Type II block is more commonly tied to structural damage in the heart’s conduction system. A heart attack that disrupts blood flow to the conduction fibers is one of the more frequent causes. Fibrosis, or scarring of heart tissue from aging or prior heart disease, can also interrupt the electrical pathways below the AV node. Infections that inflame the heart muscle, certain infiltrative diseases, and complications from cardiac surgery are other recognized causes.
Symptoms You Might Notice
Many people with Type I block have no symptoms at all, especially if the dropped beats are infrequent. When symptoms do occur with either type, they reflect the fact that your heart is periodically failing to pump when it should. Common symptoms include dizziness, lightheadedness, fatigue, and shortness of breath. Some people notice palpitations or a sensation that the heart is fluttering or pausing. Fainting is possible, particularly with Type II or high-grade block, because the ventricles may pause long enough that blood flow to the brain drops temporarily.

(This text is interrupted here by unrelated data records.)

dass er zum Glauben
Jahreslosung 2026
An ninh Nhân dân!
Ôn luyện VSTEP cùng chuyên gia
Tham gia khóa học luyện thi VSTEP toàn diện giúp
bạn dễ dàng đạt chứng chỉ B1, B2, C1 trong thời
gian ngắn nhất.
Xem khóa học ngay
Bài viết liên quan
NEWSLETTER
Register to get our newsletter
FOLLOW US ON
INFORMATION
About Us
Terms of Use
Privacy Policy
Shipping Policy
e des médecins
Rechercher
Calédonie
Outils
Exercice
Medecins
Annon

Symptoms often come and go because the block itself can be intermittent. You might feel fine most of the day and then experience brief episodes of dizziness or near-fainting, especially during exertion when your heart needs to maintain a faster, more reliable rhythm.
How It’s Diagnosed
A standard 12-lead ECG is the primary tool, and it can identify the type of block if it happens to capture an episode. But because second degree block is often intermittent, a single ECG done during an office visit may look completely normal. In those cases, ambulatory monitoring extends the window. A Holter monitor records your heart rhythm continuously for 24 to 48 hours, while event recorders can be worn for weeks, capturing data only when you press a button or when the device detects an abnormal rhythm.

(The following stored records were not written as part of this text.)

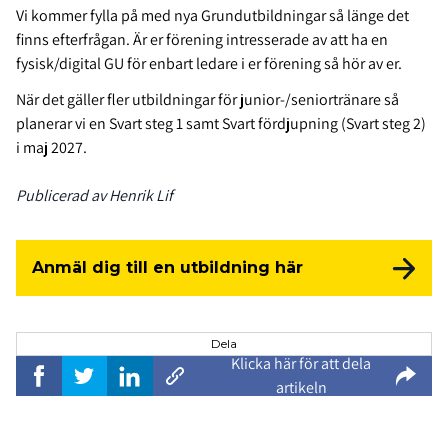
Vi kommer fylla på med nya Grundutbildningar så länge det
finns efterfrågan. Är er förening intresserade av att ha en
fysisk/digital GU för enbart ledare i er förening så hör av er.
När det gäller fler utbildningar för junior-/seniortränare så
planerar vi en Svart steg 1 samt Svart fördjupning (Svart steg 2)
i maj 2027.
Publicerad av Henrik Lif
Anmäl dig till en utbildning här
Dela
Klicka här för att dela
artikeln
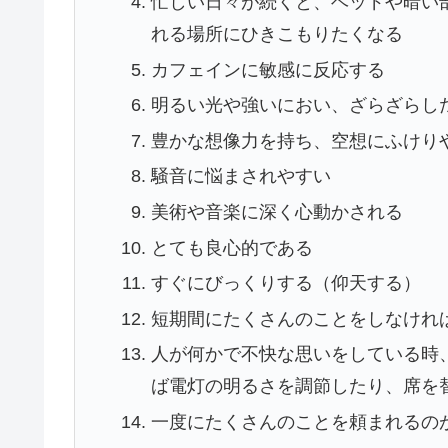
忙しい日々が続くと、ベッドや暗い
れる場所にひきこもりたくなる
カフェインに敏感に反応する
明るい光や強いにおい、ざらざらし
豊かな想像力を持ち、空想にふけり
騒音に悩まされやすい
美術や音楽に深く心動かされる
とても良心的である
すぐにびっくりする（仰天する）
短期間にたくさんのことをしなけれ
人が何かで不快な思いをしている時
ば電灯の明るさを調節したり、席を
一度にたくさんのことを頼まれるの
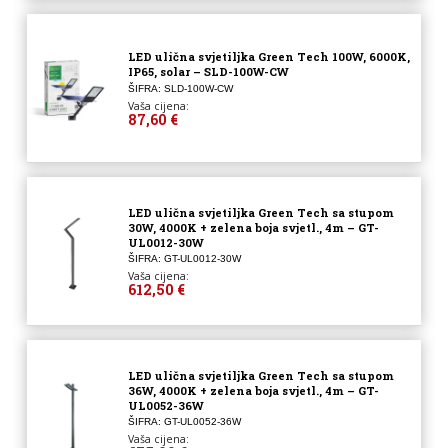
LED ulična svjetiljka Green Tech 100W, 6000K,
IP65, solar – SLD-100W-CW
ŠIFRA: SLD-100W-CW
Vaša cijena:
87,60 €
LED ulična svjetiljka Green Tech sa stupom
30W, 4000K + zelena boja svjetl., 4m – GT-
UL0012-30W
ŠIFRA: GT-UL0012-30W
Vaša cijena:
612,50 €
LED ulična svjetiljka Green Tech sa stupom
36W, 4000K + zelena boja svjetl., 4m – GT-
UL0052-36W
ŠIFRA: GT-UL0052-36W
Vaša cijena:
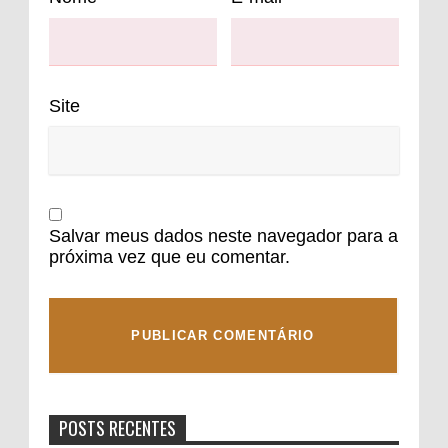
Site
Salvar meus dados neste navegador para a
próxima vez que eu comentar.
POSTS RECENTES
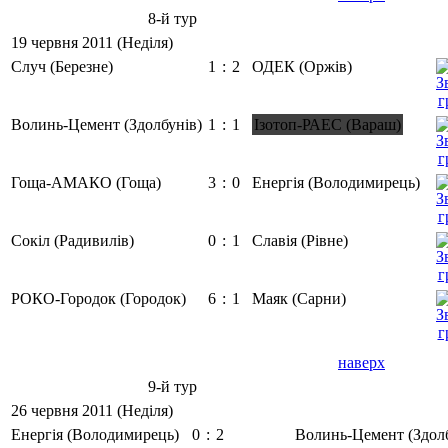
8-й тур
19 червня 2011 (Неділя)
Случ (Березне)
1
:
2
ОДЕК (Оржів)
Волинь-Цемент (Здолбунів)
1
:
1
Ізотоп-РАЕС (Вараш)
Гоща-АМАКО (Гоща)
3
:
0
Енергія (Володимирець)
Сокіл (Радивилів)
0
:
1
Славія (Рівне)
РОКО-Городок (Городок)
6
:
1
Маяк (Сарни)
наверх
9-й тур
26 червня 2011 (Неділя)
Енергія (Володимирець)
0
:
2
Волинь-Цемент (Здолб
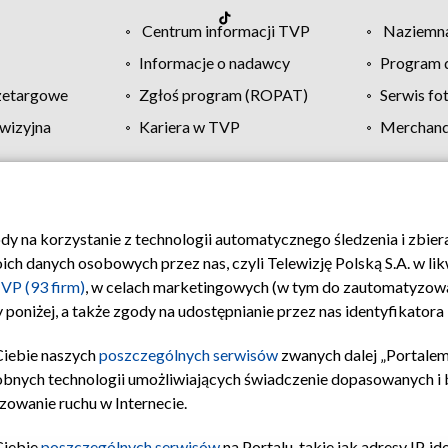
Centrum informacji TVP
Naziemna
Informacje o nadawcy
Program d
zetargowe
Zgłoś program (ROPAT)
Serwis fo
wizyjna
Kariera w TVP
Merchandi
Polityka prywatności
Moje zgody
Pomoc
Biuro re
ody na korzystanie z technologii automatycznego śledzenia i zbie
 danych osobowych przez nas, czyli Telewizję Polską S.A. w likw
VP (93 firm)
, w celach marketingowych (w tym do zautomatyzow
 poniżej, a także zgody na udostępnianie przez nas identyfikator
Ciebie naszych
poszczególnych serwisów
zwanych dalej „Portalem
obnych technologii umożliwiających świadczenie dopasowanych i be
zowanie ruchu w Internecie.
Ciebie
poszczególnych serwisów
na Portalu, takie jak adresy IP, 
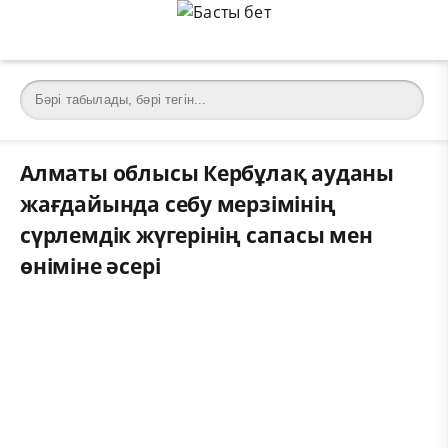
Алматы облысы Кербұлақ ауданы
жағдайында себу мерзімінің
сүрлемдік жүгерінің сапасы мен
өніміне әсері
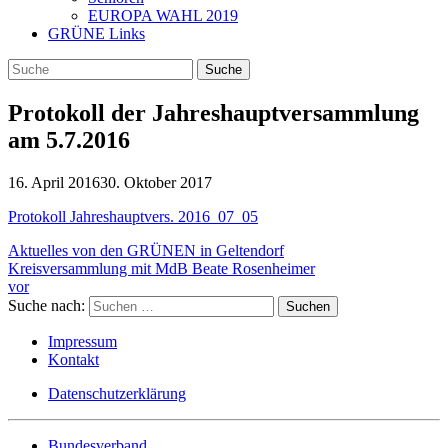
EUROPA WAHL 2019
GRÜNE Links
Protokoll der Jahreshauptversammlung
am 5.7.2016
16. April 2016
30. Oktober 2017
Protokoll Jahreshauptvers. 2016_07_05
Aktuelles von den GRÜNEN in Geltendorf
Kreisversammlung mit MdB Beate Rosenheimer
vor
Suche nach:
Impressum
Kontakt
Datenschutzerklärung
Bundesverband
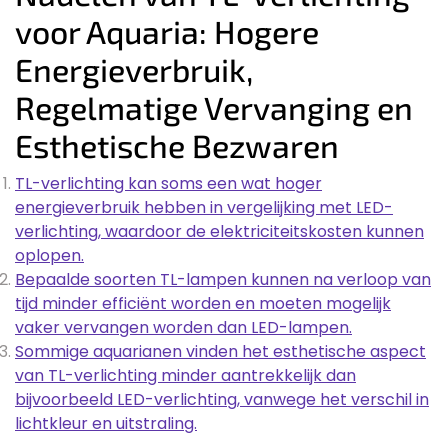
voor Aquaria: Hogere
Energieverbruik,
Regelmatige Vervanging en
Esthetische Bezwaren
TL-verlichting kan soms een wat hoger
energieverbruik hebben in vergelijking met LED-
verlichting, waardoor de elektriciteitskosten kunnen
oplopen.
Bepaalde soorten TL-lampen kunnen na verloop van
tijd minder efficiënt worden en moeten mogelijk
vaker vervangen worden dan LED-lampen.
Sommige aquarianen vinden het esthetische aspect
van TL-verlichting minder aantrekkelijk dan
bijvoorbeeld LED-verlichting, vanwege het verschil in
lichtkleur en uitstraling.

For people with infrequent, unexplained fainting where standard monitoring comes up empty, implantable loop recorders can monitor the heart for up to three years. In studies of patients with unexplained syncope and negative initial workups, these devices identified a cause in roughly half of cases, with advanced AV block among the most common findings.
Treatment and Outlook
Treatment depends almost entirely on which type you have. Type I block that causes no symptoms and has a reversible or benign cause (like athletic conditioning or medication effects) generally requires no treatment beyond monitoring. If a medication is responsible, adjusting the dose or switching to an alternative often resolves it. When Type I does cause symptoms like fainting or significant fatigue, a pacemaker may be considered, but only after confirming that the symptoms truly correlate with the block.

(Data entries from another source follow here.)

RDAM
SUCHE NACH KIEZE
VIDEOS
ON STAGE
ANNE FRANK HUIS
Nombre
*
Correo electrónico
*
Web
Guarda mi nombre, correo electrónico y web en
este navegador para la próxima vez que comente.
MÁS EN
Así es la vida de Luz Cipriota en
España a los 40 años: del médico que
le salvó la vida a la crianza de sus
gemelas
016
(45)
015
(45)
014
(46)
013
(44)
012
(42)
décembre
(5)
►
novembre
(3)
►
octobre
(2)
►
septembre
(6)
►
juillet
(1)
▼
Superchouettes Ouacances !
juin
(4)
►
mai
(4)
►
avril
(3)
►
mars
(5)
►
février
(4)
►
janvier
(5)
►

Type II block is treated differently. Because it carries a real risk of progressing to complete heart block, current guidelines recommend permanent pacing even if you feel fine. A pacemaker doesn’t fix the underlying conduction problem, but it ensures the ventricles receive a reliable signal to contract. For most people, a pacemaker is implanted as a relatively straightforward procedure, and the device is monitored periodically to ensure it’s functioning properly.
The long-term outlook for Type I block is generally excellent, especially when the underlying cause is addressed. Type II block has a more guarded prognosis without treatment, but with a pacemaker in place, most people return to normal activity levels and have a good quality of life.